The instance methods .isOk() / .isErr() / .isDefect() return boolean and do not narrow. The standalone isOk(r) / isErr(r) / isDefect(r) functions do narrow. The dual API is a sharp, repeat-bite footgun — especially for codebases migrating from neverthrow, where the methods narrow.

Where

isOk(): boolean;
isErr(): boolean;
isDefect(): boolean;

vs the standalone guards:

declare function isOk<T, E>(r: Result<T, E>): r is OkView<T, E>;
declare function isErr<T, E>(r: Result<T, E>): r is ErrView<E, T>;
declare function isDefect<T, E>(r: Result<T, E>): r is DefectView<T, E>;

Why it matters

The natural, neverthrow-shaped pattern silently fails to compile away the other variants:

if (result.isErr()) {
  result.error; // ❌ not narrowed — `.error` not accessible
}

In a downstream consumer this is the single most-repeated mistake (it's documented as a "common mistake" in that repo's agent rules, and a code-review bot flagged a doc example that misused .isErr() as a guard).
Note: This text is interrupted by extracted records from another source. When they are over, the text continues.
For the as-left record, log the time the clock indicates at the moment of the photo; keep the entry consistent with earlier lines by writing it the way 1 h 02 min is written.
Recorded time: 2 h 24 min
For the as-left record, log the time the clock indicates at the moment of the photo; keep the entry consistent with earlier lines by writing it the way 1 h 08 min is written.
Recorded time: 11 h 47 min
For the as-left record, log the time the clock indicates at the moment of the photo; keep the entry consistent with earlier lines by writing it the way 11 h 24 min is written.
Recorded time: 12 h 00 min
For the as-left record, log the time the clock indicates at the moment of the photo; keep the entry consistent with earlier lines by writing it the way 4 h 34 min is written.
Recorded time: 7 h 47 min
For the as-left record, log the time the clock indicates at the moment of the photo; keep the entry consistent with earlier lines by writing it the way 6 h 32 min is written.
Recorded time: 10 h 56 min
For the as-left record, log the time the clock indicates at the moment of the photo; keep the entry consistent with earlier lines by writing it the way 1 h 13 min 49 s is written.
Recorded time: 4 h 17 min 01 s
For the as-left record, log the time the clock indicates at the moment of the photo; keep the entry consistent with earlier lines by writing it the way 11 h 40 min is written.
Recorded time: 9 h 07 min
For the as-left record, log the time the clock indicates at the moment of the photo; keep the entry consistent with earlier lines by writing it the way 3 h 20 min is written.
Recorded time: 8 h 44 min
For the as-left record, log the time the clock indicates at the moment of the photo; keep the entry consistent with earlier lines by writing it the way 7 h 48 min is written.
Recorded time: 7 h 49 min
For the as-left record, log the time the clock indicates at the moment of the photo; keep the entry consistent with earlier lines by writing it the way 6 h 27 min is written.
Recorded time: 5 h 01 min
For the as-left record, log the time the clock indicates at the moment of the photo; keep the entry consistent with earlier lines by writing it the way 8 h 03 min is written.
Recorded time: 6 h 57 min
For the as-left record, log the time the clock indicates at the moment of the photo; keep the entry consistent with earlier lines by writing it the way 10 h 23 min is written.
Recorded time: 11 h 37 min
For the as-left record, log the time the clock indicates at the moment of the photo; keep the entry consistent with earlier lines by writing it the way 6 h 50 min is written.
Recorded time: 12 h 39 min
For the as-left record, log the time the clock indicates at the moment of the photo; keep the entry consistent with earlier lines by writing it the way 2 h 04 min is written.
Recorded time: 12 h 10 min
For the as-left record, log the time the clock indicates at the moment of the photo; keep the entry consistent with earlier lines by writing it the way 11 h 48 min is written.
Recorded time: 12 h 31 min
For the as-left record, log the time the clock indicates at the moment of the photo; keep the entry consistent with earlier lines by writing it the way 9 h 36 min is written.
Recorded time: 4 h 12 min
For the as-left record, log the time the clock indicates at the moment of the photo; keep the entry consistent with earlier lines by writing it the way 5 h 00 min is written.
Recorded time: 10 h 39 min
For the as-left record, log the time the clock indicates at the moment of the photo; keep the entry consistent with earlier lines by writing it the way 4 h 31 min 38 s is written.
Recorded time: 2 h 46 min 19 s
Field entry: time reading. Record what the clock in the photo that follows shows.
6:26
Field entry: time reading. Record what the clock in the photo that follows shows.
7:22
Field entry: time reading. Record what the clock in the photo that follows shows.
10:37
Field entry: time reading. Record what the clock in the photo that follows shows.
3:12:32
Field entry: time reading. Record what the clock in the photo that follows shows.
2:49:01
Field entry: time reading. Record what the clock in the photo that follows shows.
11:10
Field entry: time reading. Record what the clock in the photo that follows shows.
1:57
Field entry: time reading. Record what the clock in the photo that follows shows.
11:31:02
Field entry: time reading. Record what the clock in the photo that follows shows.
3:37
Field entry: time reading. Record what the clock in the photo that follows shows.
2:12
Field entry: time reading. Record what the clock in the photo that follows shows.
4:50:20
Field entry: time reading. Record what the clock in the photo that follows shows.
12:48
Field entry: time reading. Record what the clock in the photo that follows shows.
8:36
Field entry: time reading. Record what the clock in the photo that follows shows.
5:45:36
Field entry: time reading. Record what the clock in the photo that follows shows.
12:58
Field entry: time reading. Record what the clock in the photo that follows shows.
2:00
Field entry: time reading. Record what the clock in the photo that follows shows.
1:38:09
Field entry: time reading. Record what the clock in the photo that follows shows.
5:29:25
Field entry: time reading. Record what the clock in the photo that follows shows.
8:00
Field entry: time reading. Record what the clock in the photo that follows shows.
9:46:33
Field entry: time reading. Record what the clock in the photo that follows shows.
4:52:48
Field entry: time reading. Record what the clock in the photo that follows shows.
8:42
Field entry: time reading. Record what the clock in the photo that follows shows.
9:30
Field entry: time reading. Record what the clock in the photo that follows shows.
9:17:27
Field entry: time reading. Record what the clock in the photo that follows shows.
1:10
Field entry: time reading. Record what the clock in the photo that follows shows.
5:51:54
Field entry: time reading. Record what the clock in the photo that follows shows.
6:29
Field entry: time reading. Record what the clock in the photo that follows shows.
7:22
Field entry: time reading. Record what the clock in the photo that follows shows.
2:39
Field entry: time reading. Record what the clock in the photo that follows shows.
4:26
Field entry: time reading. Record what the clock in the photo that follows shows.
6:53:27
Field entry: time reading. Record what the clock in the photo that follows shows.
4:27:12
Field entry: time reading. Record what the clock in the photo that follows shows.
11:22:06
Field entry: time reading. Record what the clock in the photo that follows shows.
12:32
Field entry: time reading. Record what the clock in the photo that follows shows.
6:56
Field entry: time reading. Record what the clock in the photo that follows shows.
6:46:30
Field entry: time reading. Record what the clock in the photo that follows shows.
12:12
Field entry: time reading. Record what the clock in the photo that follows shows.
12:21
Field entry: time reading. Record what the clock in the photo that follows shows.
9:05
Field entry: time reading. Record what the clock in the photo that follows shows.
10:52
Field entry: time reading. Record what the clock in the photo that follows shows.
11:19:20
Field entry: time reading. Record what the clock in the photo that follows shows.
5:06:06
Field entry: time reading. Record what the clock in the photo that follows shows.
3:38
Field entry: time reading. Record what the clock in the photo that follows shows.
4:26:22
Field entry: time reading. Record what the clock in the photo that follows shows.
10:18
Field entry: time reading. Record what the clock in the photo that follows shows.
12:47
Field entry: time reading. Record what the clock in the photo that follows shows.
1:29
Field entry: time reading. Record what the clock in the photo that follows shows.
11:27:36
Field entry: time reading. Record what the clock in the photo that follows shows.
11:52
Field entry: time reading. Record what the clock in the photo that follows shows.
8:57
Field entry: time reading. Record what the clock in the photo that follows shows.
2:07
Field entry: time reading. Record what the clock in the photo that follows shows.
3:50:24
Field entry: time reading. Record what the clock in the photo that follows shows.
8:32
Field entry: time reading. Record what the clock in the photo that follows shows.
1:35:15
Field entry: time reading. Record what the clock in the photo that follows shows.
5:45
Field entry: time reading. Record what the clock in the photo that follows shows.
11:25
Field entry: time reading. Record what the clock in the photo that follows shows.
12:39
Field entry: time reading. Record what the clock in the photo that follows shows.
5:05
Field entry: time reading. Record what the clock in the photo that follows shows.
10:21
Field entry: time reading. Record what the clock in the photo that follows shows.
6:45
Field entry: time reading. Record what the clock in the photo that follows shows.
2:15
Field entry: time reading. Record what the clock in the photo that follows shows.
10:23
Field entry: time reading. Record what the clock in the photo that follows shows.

Anyone coming from neverthrow walks straight into it.

Proposal

Type the methods as type predicates so they narrow on their own:

isOk(): this is OkView<T, E>;
isErr(): this is ErrView<E, T>;
isDefect(): this is DefectView<T, E>;

This collapses the two parallel APIs into one and eliminates a whole class of mistakes. If there's a deliberate reason to keep the methods non-narrowing (e.g. steering users toward exhaustive match), documenting that rationale next to the standalone guards would at least make the split intentional rather than surprising.